Given entries:

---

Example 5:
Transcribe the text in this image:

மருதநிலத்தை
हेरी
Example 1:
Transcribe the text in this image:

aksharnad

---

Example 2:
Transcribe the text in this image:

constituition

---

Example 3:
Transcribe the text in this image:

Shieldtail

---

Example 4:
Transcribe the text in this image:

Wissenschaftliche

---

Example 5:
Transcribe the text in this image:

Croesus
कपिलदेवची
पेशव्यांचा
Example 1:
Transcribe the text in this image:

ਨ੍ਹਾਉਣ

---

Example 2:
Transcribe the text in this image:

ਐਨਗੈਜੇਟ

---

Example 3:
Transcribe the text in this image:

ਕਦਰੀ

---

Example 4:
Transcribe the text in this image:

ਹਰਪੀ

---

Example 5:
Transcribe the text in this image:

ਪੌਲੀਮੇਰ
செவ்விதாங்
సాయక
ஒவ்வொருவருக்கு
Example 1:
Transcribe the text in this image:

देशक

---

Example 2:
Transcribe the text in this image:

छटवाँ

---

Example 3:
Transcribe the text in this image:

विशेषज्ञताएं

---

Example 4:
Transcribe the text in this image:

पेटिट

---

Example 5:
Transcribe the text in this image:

Brief: Output the material verbatim, including every line.

Finished exercise:
---

Example 5:
Transcribe the text in this image:

மருதநிலத்தை
हेरी
Example 1:
Transcribe the text in this image:

aksharnad

---

Example 2:
Transcribe the text in this image:

constituition

---

Example 3:
Transcribe the text in this image:

Shieldtail

---

Example 4:
Transcribe the text in this image:

Wissenschaftliche

---

Example 5:
Transcribe the text in this image:

Croesus
कपिलदेवची
पेशव्यांचा
Example 1:
Transcribe the text in this image:

ਨ੍ਹਾਉਣ

---

Example 2:
Transcribe the text in this image:

ਐਨਗੈਜੇਟ

---

Example 3:
Transcribe the text in this image:

ਕਦਰੀ

---

Example 4:
Transcribe the text in this image:

ਹਰਪੀ

---

Example 5:
Transcribe the text in this image:

ਪੌਲੀਮੇਰ
செவ்விதாங்
సాయక
ஒவ்வொருவருக்கு
Example 1:
Transcribe the text in this image:

देशक

---

Example 2:
Transcribe the text in this image:

छटवाँ

---

Example 3:
Transcribe the text in this image:

विशेषज्ञताएं

---

Example 4:
Transcribe the text in this image:

पेटिट

---

Example 5:
Transcribe the text in this image:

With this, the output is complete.